In the social sciences, we can rightly talk about a “material turn” by which we refer to a renewed interest in recent decades for objects and their material, tangible dimension. Now is a good time to take a detailed look at the consequences this has on the study of images through a multi-disciplinary exploration of what we can learn or relearn about images if we consider their surfaces or mediums. Rather than turning us away from the study of their material existence, the supposed “dematerialization” of images should, on the contrary, encourage us to focus our attention more closely on this area. Indeed, it brings to light — perhaps once again — that images can be defined by their capacity to migrate from one medium to another, one surface to another. We therefore need to conceptualize them at that point of articulation, in their relationship to those surfaces. If, like Hans Belting, we consider images to be the “result of individual and collective symbolization” (An Anthropology of Images, 2014 [2001]), and if in addition we note the variations of substrates or mediums over time and over space, then we need to question the meeting points, the intersections, analyzing both the role the surfaces play in the process of forming and transforming images, and the role images play in the history of their forms and their mediums. A non-exhaustive list of suggested areas of exploration can be found below.

  • Meyer Schapiro highlighted so well in his text “On some problems in the semiotics of visual art” (First published in Semiotics 1, 1969, p. 223-42) that the material medium did not arise straightaway as a “field,” and even less as a “foundation,” and a slow anthropological movement was needed for the surfaces we know today to be established. This implies that the relationship people have to image surfaces/mediums can be placed in history and recaptured from an anthropological perspective. How does the study of choice, processing, and shaping of the mediums/surfaces enlighten the interpretation of images for a given culture, time period or type of practice?
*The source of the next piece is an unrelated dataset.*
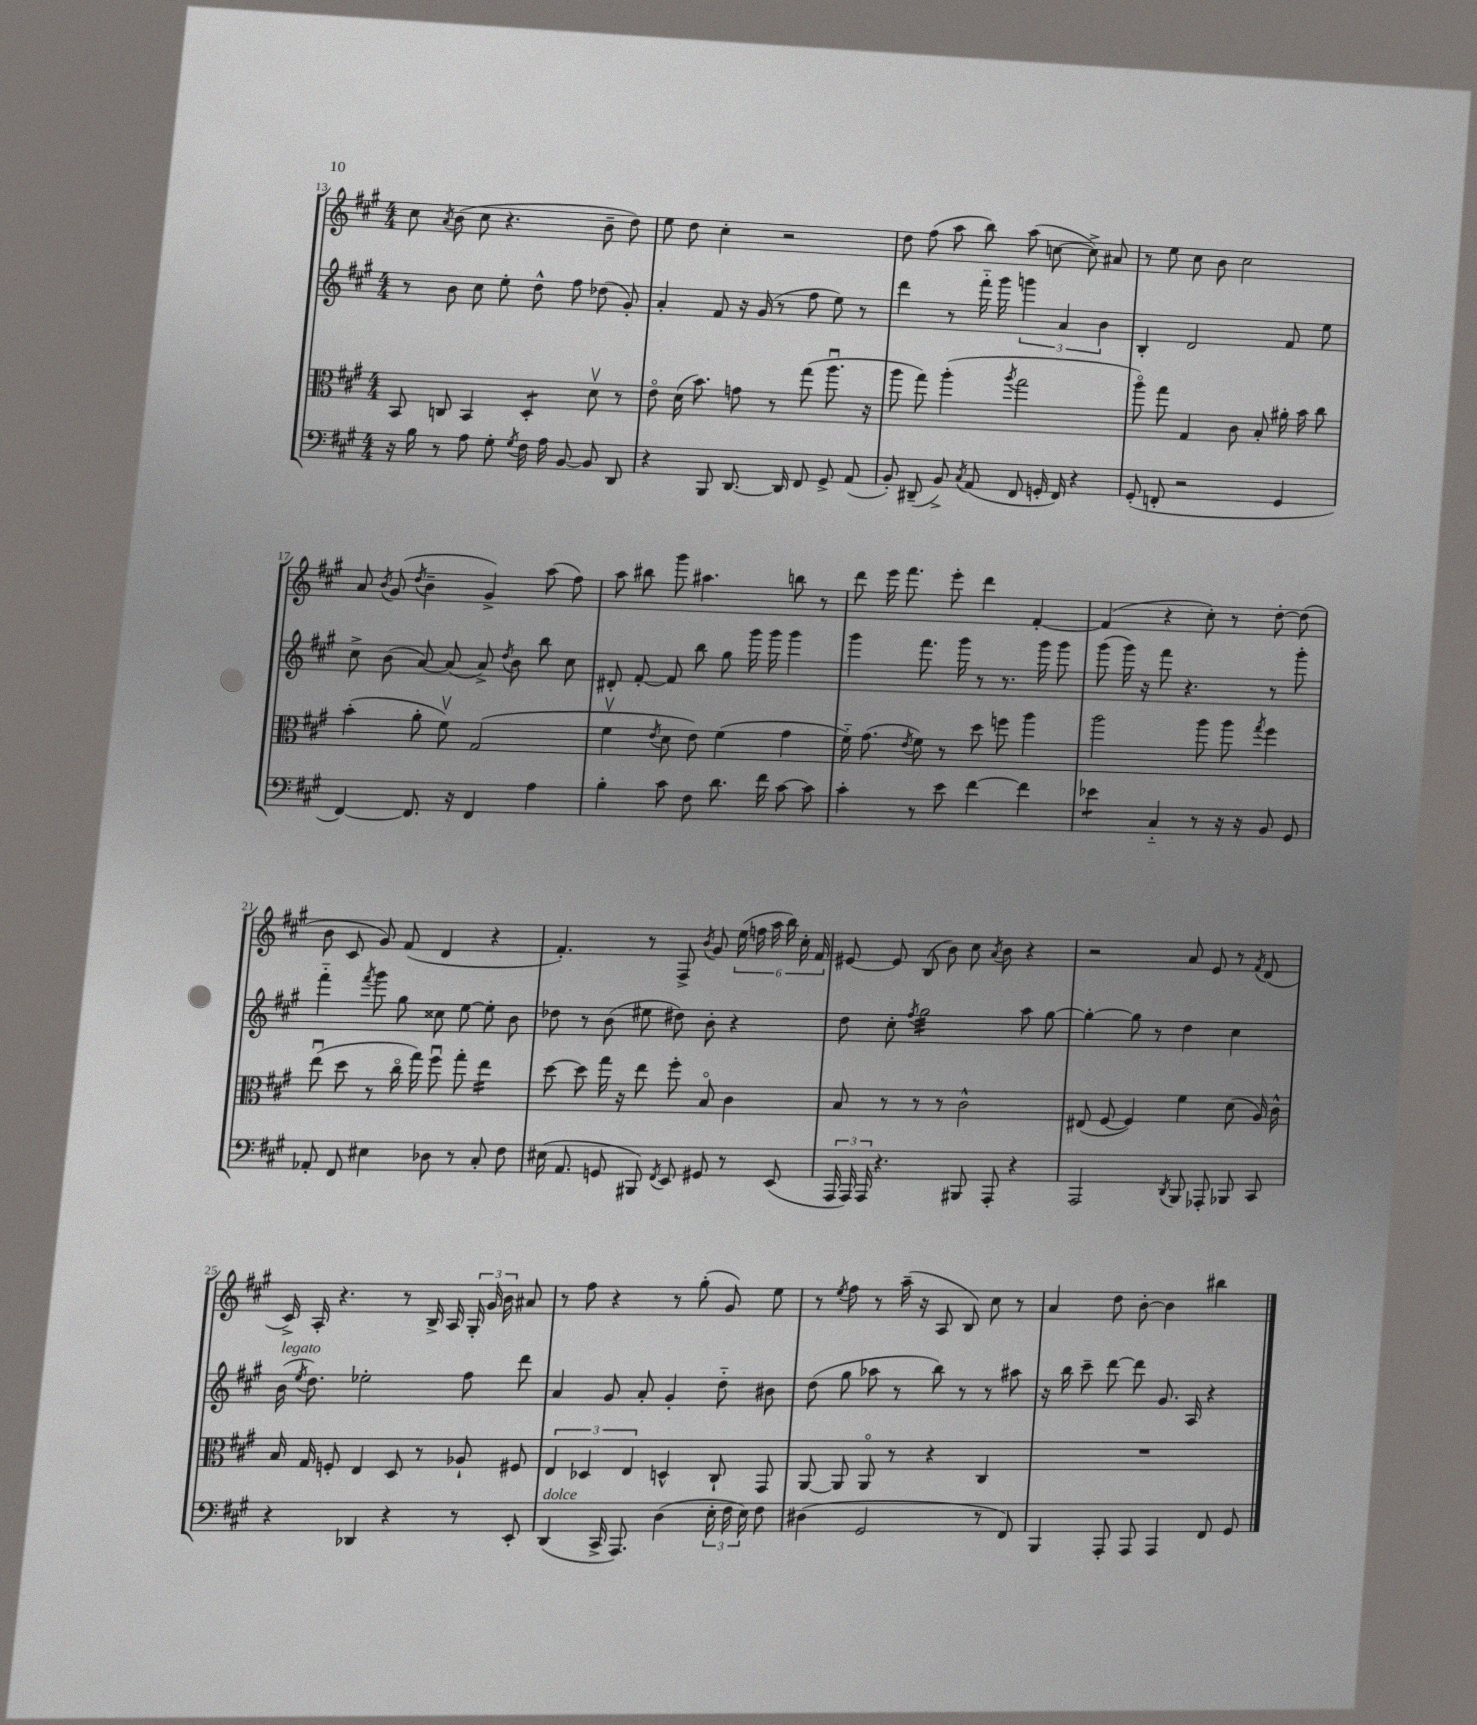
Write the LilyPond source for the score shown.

  • Consider an object as complex as a prehistoric painting as a demonstration of the path travelled from an unqualified surface that is the wall of a cave to conventional medium established later. Judging from the congruence that exists between asperities on the wall and the images that took shape, does that suggest that certain surfaces have served for projection from the dawn of human history? How can we understand the apparent transhistoriocity of this “imaging attitude” that seems to take root in observing the surfaces themselves? How can we understand the figurative suggestion that has stemmed from certain surfaces since prehistoric times?
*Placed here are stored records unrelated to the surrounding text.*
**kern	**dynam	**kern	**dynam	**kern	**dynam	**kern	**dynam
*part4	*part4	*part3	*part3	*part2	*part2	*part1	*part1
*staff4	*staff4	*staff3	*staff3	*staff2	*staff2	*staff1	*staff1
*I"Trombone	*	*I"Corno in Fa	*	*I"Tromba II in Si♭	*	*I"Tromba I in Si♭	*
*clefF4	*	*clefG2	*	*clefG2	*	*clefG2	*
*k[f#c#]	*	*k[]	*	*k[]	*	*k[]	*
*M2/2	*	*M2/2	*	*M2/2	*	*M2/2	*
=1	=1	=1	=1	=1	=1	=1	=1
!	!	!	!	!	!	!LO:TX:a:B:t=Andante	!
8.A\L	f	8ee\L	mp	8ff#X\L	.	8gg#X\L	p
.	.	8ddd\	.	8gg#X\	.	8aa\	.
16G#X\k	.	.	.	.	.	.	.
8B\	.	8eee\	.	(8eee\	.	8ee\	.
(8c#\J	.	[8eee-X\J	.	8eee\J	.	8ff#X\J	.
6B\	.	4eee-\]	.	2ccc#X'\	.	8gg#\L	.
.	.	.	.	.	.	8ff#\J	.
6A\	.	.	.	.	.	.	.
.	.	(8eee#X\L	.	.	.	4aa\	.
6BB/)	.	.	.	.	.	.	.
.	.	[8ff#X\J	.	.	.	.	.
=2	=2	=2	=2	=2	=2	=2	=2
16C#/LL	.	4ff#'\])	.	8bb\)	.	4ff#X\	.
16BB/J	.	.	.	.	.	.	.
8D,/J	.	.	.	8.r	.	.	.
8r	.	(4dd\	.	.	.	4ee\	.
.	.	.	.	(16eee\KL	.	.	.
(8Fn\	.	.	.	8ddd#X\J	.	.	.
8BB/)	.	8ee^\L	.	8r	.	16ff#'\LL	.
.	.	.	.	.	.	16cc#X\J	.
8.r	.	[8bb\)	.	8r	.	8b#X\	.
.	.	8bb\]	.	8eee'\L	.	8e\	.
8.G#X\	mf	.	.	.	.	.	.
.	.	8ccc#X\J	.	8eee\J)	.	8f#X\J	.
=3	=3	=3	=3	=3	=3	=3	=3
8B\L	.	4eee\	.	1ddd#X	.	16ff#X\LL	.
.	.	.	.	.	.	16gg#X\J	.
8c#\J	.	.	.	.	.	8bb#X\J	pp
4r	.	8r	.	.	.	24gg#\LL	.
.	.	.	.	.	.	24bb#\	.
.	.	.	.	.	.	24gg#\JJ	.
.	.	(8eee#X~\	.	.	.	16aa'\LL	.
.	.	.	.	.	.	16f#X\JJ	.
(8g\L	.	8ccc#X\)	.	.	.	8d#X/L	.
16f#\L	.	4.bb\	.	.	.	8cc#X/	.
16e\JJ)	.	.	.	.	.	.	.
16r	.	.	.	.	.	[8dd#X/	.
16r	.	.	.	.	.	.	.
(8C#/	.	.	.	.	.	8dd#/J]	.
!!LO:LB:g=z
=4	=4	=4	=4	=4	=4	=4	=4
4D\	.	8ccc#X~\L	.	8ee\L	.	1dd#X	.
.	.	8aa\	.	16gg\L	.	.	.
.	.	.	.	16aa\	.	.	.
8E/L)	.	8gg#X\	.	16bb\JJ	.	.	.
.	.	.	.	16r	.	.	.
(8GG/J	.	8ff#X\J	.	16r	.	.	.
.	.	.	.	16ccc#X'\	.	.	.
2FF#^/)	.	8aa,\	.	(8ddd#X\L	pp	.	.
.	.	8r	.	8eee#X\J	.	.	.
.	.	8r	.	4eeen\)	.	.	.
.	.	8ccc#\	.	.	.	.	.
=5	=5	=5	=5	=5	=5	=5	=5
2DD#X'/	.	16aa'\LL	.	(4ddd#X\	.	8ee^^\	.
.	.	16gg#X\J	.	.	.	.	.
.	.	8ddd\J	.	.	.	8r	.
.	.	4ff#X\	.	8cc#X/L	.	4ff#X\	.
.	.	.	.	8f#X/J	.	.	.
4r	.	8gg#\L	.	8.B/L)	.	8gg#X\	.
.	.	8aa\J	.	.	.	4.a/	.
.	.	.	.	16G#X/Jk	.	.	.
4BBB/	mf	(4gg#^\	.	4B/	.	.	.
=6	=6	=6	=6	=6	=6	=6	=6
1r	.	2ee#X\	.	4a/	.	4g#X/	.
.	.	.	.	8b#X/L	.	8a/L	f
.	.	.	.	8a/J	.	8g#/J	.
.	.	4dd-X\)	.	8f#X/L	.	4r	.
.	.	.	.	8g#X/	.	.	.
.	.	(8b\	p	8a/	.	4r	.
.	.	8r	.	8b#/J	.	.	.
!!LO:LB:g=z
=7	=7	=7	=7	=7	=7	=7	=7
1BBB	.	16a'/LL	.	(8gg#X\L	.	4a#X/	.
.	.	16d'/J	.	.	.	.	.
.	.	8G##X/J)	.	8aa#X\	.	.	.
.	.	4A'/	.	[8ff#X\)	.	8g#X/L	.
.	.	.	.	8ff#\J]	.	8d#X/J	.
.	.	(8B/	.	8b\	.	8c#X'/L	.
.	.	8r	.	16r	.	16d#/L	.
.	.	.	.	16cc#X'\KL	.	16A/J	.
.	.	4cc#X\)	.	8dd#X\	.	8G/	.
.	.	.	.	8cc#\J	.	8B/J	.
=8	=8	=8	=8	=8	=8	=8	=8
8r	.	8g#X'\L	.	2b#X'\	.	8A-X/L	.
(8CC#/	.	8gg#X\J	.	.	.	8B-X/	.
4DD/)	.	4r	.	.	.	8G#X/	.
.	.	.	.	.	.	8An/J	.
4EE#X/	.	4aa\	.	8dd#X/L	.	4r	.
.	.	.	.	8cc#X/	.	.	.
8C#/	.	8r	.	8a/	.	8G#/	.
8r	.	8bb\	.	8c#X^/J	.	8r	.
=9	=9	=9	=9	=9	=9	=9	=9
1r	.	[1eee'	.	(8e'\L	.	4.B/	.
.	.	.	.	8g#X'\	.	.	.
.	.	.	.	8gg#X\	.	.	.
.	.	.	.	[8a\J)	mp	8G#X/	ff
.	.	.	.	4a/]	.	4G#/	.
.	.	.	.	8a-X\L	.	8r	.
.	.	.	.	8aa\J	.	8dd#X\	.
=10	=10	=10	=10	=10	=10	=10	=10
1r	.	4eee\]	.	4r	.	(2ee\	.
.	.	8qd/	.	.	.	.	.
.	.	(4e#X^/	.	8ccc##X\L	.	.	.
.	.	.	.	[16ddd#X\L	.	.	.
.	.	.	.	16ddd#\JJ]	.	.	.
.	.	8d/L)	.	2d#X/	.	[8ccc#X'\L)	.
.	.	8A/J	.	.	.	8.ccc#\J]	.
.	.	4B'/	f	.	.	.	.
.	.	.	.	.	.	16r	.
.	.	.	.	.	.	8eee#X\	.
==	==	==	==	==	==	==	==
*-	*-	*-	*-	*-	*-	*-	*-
  • The visual/non-visual relationship, which varies—that is what makes it interesting—in time and in space, is another area of exploration. Contrary to what the long-standing myth of “white Greece” led us to believe, antique marble works were entirely covered with paint. Under what conditions were the surfaces masked or unmasked? In European artistic culture, paintings by Monet or Cézanne or poetry by Mallarmé underwent a small revolution at the end of the nineteenth century, which brought to the surface a canvas that had until then been hidden in the figurative space “between the lines.” Can we envision these contemporary events as a whole? Furthermore, wouldn’t the specific nature of these artistic transgressions be enhanced if they were connected to other objects and other spaces where the medium, the surface, what was underneath, was uncovered? Take the graphic arts, for example, or the earlier constructivists and Bauhaus, the German Plakatstil that gave the “reserve” a role it had never held before, or even the museum, where in the nineteenth century, paintings were crowded together on the walls, only to give progressively way to a white cube, and to the necessary space between the works that is associated with it, as Brian O’Doherty demonstrated so well (Inside the White Cube: The Ideology of the Gallery Space, 2000)?
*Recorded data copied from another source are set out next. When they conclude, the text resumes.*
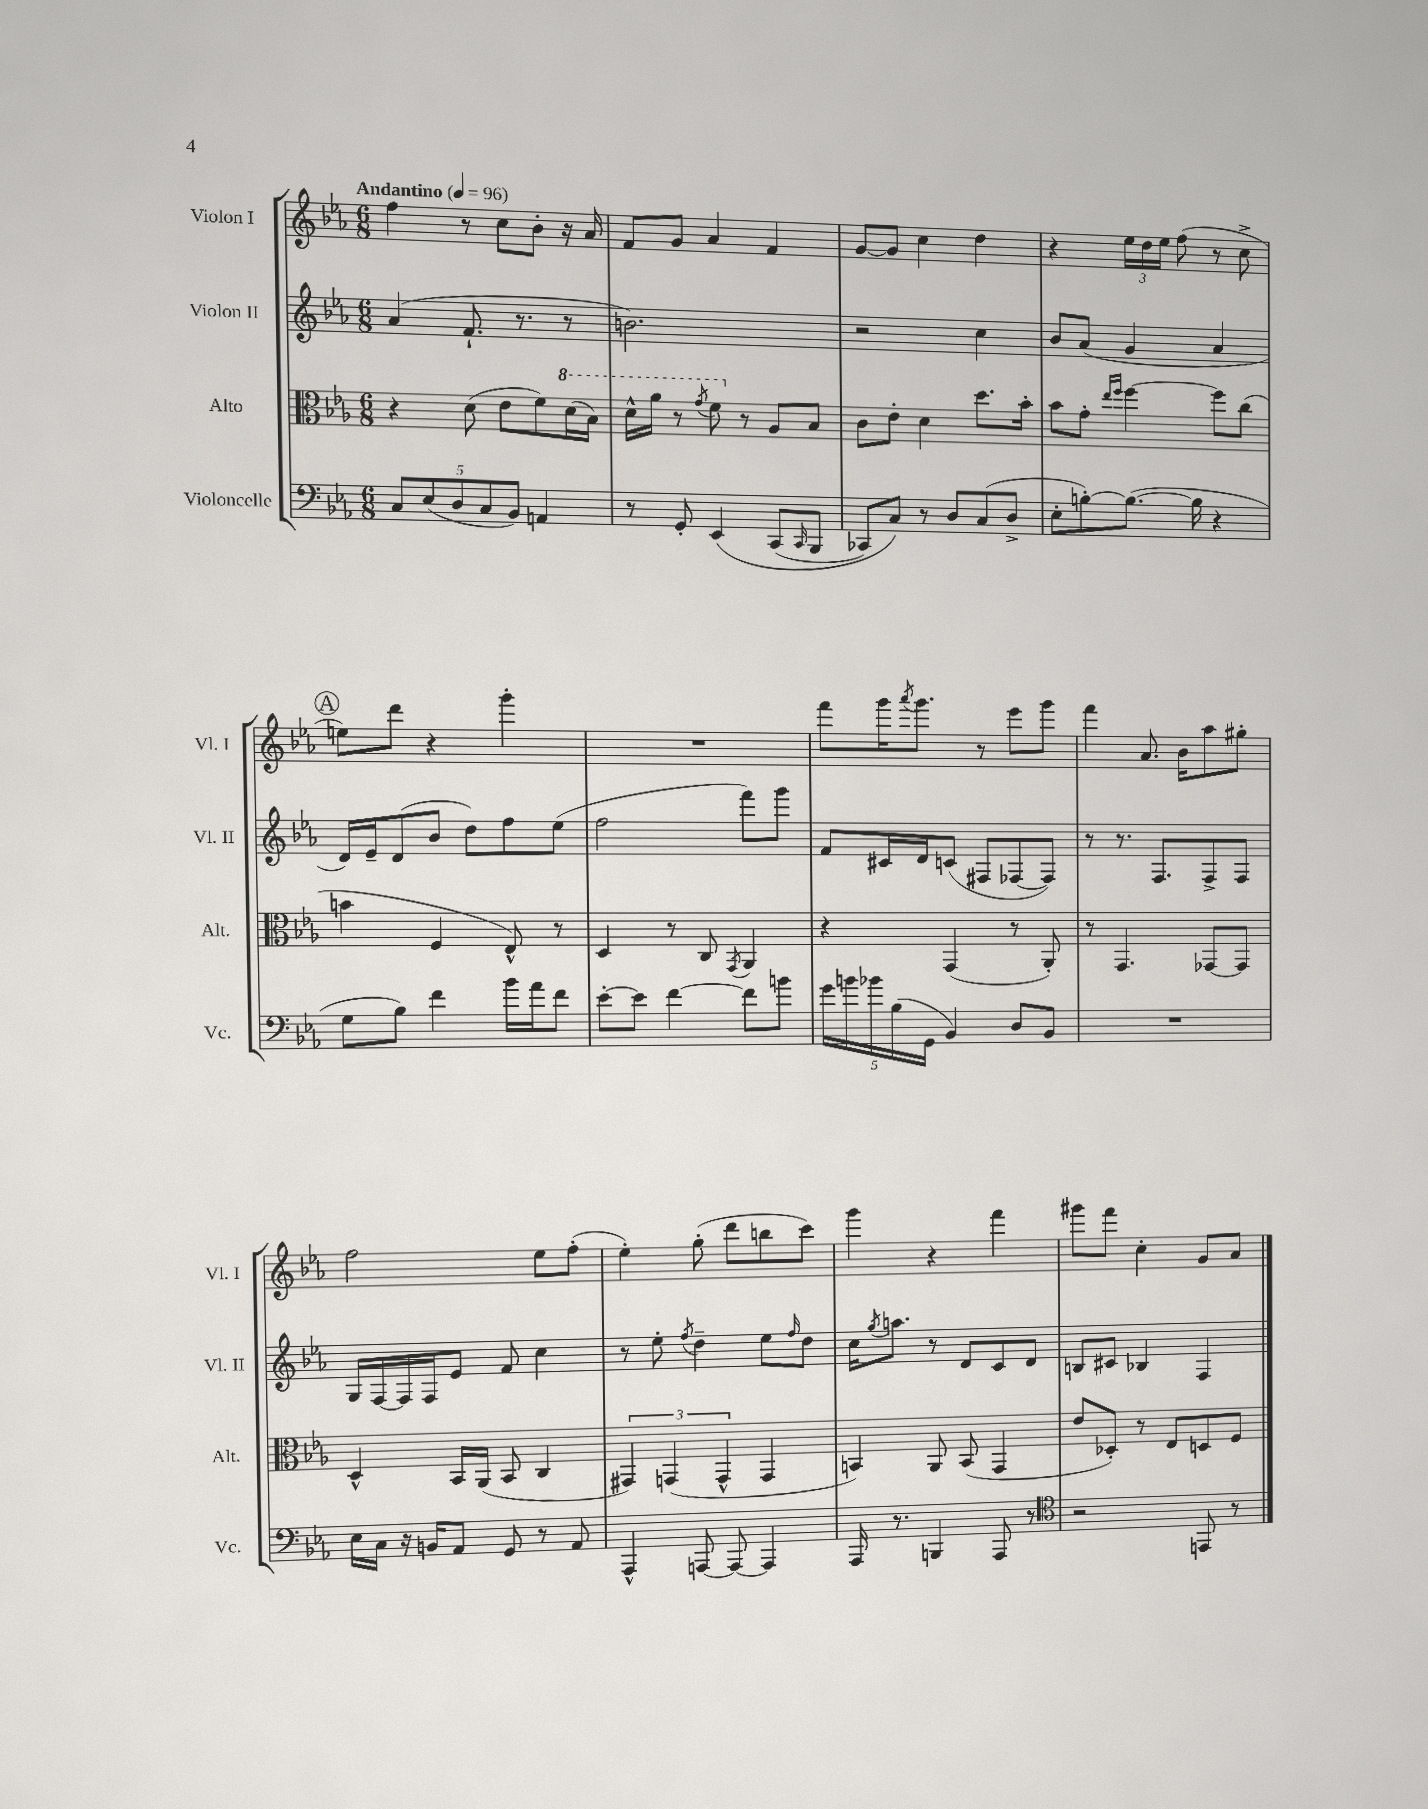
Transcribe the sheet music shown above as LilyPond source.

<<
\new StaffGroup <<
\new Staff = "s0" \with { instrumentName = "Violon I" shortInstrumentName = "Vl. I" } {
    \clef treble \key ees \major \numericTimeSignature \time 6/8 \tempo "Andantino" 4 = 96
    f''4 r8 c''8 bes'8-. r16 aes'16 |
    f'8 g'8 aes'4 f'4 |
    g'8~ g'8 c''4 d''4 |
    r4 \tuplet 3/2 { ees''16 d''16 ees''16 } f''8( r8 c''8-> |
    \mark \markup { \circle "A" } e''8) d'''8 r4 g'''4-. |
    R2. |
    f'''8 g'''16 \acciaccatura { aes'''8 } g'''8. r8 ees'''8 g'''8 |
    f'''4 aes'8. bes'16 aes''8 gis''8-. |
    f''2 ees''8 f''8-.( |
    ees''4-.) g''8-.( d'''8 b''8 c'''8) |
    g'''4 r4 f'''4 |
    gis'''8 f'''8 c''4-. g'8 aes'8 \bar "|." |
}
\new Staff = "s1" \with { instrumentName = "Violon II" shortInstrumentName = "Vl. II" } {
    \clef treble \key ees \major \numericTimeSignature \time 6/8
    aes'4( f'8.-! r8. r8 |
    b'2.) |
    r2 c''4 |
    bes'8 aes'8( g'4 aes'4 |
    \mark \markup { \circle "A" } d'16) ees'16-- d'8( bes'8 d''8) f''8 ees''8( |
    f''2 f'''8) g'''8 |
    f'8 cis'16 d'16 c'8( fis8 fes8~ fes8) |
    r8 r8. f8. f8-> f8 |
    g16 f16~ f16 f16 ees'8 f'8 c''4 |
    r8 ees''8-. \acciaccatura { f''8 } d''4-- ees''8 \grace { f''16 } d''8 |
    c''16 \acciaccatura { g''8 } a''8. r8 d'8 c'8 d'8 |
    b8 cis'8 bes4 f4 \bar "|." |
}
\new Staff = "s2" \with { instrumentName = "Alto" shortInstrumentName = "Alt." } {
    \clef alto \key ees \major \numericTimeSignature \time 6/8
    r4 d'8( ees'8 f'8) \ottava #1 d''16( bes'16) |
    d''16-^ aes''16 r8 \acciaccatura { g''8 } f''8 \ottava #0 r8 aes8 bes8 |
    c'8 ees'8-. d'4 d''8. bes'16-. |
    bes'8 g'8-. \grace { ees''16 f''16 } f''4~ f''8 c''8( |
    \mark \markup { \circle "A" } b'4 f4 ees8-^) r8 |
    d4 r8 c8 \acciaccatura { g,8 } aes,4 |
    r4 g,4( r8 aes,8-.) |
    r8 g,4. ges,8~ ges,8 |
    d4-^ bes,16 aes,16( bes,8 c4 |
    \tuplet 3/2 { gis,4) g,4( g,4-^ } g,4 |
    b,4) aes,8 b,8( g,4 |
    ees'8 des8-.) r8 ees8 d8 f8 \bar "|." |
}
\new Staff = "s3" \with { instrumentName = "Violoncelle" shortInstrumentName = "Vc." } {
    \clef bass \key ees \major \numericTimeSignature \time 6/8
    \tuplet 5/4 { c8 ees8( d8 c8 bes,8) } a,4 |
    r8 g,8-. ees,4\( c,8( \grace { c,16 } bes,,8 |
    ces,8) c8\) r8 d8 c8( d8-> |
    ees8-. b8~-.) b8.~( b16 r4 |
    \mark \markup { \circle "A" } g8 bes8) f'4 bes'16 aes'16 f'8 |
    ees'8~-. ees'8 f'4~ f'8 b'8 |
    \tuplet 5/4 { g'16 b'16 bes'16 bes16( g,16 } bes,4) d8 bes,8 |
    R2. |
    ees16 c16 r16 b,16 aes,8 g,8 r8 aes,8 |
    aes,,4-^ a,,8~ a,,8~ a,,4 |
    aes,,16 r8. b,,4 aes,,8 r8 |
    \clef tenor r2 e,8 r8 \bar "|." |
}
>>
>>
\layout { \context { \Score \remove "Bar_number_engraver" } }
Articles (95,000 characters [15,800 words] total, including spaces, at most) should be sent before July 15, 2015, to benedicte.duvernay[at]ehess.fr and doinaelenacraciun[at]gmail.com, along with an abstract in French and in English (10 to 15 lines) and 3 to 5 keywords in French and in English. Proposals will be considered if they are 10000 to 12000 characters (including spaces) (1600 to 2000 words) long and are send before June 1, 2015 (NB: acceptance of a proposal does not preclude having to submit the final article to the scientific committee).